++++ Text to read ++++

On the left or southern side of the city, but divided from it by the harbour in the mouth of the Peugue tributary, was the unwalled suburb called Borc St Elegi where the market was held and the new class of merchants and free artisans was rapidly establishing itself. On the right, in open ground to the north of the walls, stood the imposing columns of a Roman temple built to honour the tutelary gods of the city then known as Burdigala. Beyond that was the immense bulk of the amphitheatre capable of holding 15,000 spectators.

The nearest ford being a two-day ride upriver, Suger, Thibault and other important members of Louis’ court crossed by boats sent over to collect them, to begin the formalities which included Geoffroi de Lauroux presenting the keys of Bordeaux to the prince.

The walls of Bordeaux followed the rectangular Roman town plan, but enclosed far less ground than the imperial city had covered. Not every street was lined with houses. There were vineyards and gardens within the walls and grazing – necessary during a time of siege – with wasteland where animals brought in for slaughter could be penned overnight. The south-west corner of the city was Church property, surrounding the cathedral of St André and the archbishop’s palace where Geoffroi de Lauroux held his own court. Eleven other churches within the walls and a dozen or more outside the city also owned property in Bordeaux. Dominating the town, the market and the port, whose customs dues were an important source of revenue for the ducal family, was Eleanor’s palace.

From the vantage point of a window in her apartments that evening and with the sun in her favour, she could see the whole of the Frankish encampment on the opposite bank. The tents of the knights and men-at-arms were grouped around the pavilions of their barons with pennants floating in the evening breeze blowing in off the Atlantic. In the centre was the pavilion decorated with the lilies of France, where the monkish prince she had never met was giving thanks to God for his safe arrival. His compliant nature, which had accepted the translation from cloister to court, now accepted the obligation to marry a girl he had never met and provide the kingdom that would soon be his with an heir by her.

++++ Extracted entries ++++

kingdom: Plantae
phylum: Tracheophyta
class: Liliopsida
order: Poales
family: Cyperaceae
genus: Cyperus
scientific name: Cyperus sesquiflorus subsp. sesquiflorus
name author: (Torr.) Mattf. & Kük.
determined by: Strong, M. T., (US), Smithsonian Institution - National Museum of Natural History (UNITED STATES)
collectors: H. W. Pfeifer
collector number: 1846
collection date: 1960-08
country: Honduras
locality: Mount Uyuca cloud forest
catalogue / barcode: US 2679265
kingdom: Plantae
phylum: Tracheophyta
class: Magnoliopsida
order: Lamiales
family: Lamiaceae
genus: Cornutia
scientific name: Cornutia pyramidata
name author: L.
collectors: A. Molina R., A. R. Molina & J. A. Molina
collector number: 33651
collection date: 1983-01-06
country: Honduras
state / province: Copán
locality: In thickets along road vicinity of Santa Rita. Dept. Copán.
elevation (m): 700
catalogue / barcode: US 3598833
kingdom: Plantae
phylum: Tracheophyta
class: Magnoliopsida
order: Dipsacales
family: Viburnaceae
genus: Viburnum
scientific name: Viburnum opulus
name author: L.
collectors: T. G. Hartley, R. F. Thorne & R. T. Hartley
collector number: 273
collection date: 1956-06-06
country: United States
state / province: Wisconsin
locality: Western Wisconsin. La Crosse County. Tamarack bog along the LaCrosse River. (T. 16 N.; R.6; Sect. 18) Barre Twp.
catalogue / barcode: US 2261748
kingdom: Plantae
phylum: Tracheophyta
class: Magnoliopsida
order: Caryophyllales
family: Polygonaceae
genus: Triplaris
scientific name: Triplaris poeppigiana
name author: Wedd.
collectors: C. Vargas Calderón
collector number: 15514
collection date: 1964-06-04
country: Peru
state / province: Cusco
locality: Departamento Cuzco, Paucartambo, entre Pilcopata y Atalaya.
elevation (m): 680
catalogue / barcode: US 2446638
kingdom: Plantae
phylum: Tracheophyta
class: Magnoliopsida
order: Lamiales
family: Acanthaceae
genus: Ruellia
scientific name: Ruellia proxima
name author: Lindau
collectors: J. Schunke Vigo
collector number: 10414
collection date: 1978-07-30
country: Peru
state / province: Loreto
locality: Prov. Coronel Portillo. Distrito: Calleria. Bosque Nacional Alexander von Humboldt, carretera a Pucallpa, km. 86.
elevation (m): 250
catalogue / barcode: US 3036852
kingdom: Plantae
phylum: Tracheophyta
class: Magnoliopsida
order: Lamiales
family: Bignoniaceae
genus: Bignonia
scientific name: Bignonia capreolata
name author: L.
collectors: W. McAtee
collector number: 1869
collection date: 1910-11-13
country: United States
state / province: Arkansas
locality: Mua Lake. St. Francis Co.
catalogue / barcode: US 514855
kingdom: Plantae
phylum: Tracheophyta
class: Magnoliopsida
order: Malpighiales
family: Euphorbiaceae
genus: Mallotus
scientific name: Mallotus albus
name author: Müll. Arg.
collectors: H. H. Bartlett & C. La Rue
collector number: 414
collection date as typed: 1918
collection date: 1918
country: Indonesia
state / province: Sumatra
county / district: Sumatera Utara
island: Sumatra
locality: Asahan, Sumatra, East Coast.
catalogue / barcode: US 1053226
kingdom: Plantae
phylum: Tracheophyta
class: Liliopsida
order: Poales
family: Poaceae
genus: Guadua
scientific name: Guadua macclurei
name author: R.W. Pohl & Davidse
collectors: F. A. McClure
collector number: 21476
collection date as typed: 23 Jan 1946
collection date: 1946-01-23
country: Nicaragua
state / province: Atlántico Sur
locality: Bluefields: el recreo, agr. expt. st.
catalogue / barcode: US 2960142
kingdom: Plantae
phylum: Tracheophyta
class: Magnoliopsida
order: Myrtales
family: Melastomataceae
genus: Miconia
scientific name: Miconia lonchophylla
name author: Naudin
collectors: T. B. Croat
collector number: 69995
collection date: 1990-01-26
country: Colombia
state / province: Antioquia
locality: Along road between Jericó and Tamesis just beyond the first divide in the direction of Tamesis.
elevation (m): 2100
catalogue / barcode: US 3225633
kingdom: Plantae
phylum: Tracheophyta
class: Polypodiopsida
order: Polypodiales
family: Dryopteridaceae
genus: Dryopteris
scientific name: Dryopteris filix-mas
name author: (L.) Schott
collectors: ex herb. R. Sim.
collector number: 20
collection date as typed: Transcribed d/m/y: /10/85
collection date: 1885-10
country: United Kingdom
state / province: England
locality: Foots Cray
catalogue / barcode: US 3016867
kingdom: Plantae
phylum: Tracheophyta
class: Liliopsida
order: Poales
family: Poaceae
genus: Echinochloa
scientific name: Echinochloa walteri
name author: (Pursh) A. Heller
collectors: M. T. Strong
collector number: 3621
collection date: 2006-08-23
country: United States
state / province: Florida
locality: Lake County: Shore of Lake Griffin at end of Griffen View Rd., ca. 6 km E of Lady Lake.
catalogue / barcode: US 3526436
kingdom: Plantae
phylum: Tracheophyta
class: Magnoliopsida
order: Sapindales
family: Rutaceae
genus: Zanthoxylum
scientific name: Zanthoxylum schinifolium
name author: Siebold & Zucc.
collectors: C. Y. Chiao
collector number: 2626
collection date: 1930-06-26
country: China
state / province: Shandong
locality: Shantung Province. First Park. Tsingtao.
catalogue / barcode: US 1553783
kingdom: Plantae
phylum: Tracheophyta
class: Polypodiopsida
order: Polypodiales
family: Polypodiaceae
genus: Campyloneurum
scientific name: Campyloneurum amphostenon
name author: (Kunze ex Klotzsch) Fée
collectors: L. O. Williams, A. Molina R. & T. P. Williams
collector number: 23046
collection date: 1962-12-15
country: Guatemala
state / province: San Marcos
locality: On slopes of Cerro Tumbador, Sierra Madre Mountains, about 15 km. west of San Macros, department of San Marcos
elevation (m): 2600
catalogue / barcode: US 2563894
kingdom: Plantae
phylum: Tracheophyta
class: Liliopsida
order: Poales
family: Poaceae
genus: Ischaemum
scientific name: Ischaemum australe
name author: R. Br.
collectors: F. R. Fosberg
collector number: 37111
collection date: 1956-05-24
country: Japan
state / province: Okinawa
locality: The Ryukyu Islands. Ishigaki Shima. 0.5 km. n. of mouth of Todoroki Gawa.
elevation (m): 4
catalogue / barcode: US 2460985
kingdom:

++++

| Set task A |
According to the passage on Bordeaux, how many spectators could the amphitheatre hold?
| Set task B |
For each statement, indicate whether it agrees with the passage on Bordeaux, answering yes or no and quoting the deciding words: (i) The suburb of Borc St Elegi was enclosed by walls. (ii) The south-west corner of the city was Church property. (iii) The nearest ford was a one-day ride upriver.
| Set task C |
Reproduce verbatim the portion of the passage on Bordeaux starting at "On the left" and ending at "holding 15,000 spectators.".
The listing is not needed for this work.

| Correct response A |
It could hold 15,000 spectators.

| Correct response B |
(i) No: "the unwalled suburb called Borc St Elegi"
(ii) Yes: "The south-west corner of the city was Church property"
(iii) No: "The nearest ford being a two-day ride upriver"

| Correct response C |
On the left or southern side of the city, but divided from it by the harbour in the mouth of the Peugue tributary, was the unwalled suburb called Borc St Elegi where the market was held and the new class of merchants and free artisans was rapidly establishing itself. On the right, in open ground to the north of the walls, stood the imposing columns of a Roman temple built to honour the tutelary gods of the city then known as Burdigala. Beyond that was the immense bulk of the amphitheatre capable of holding 15,000 spectators.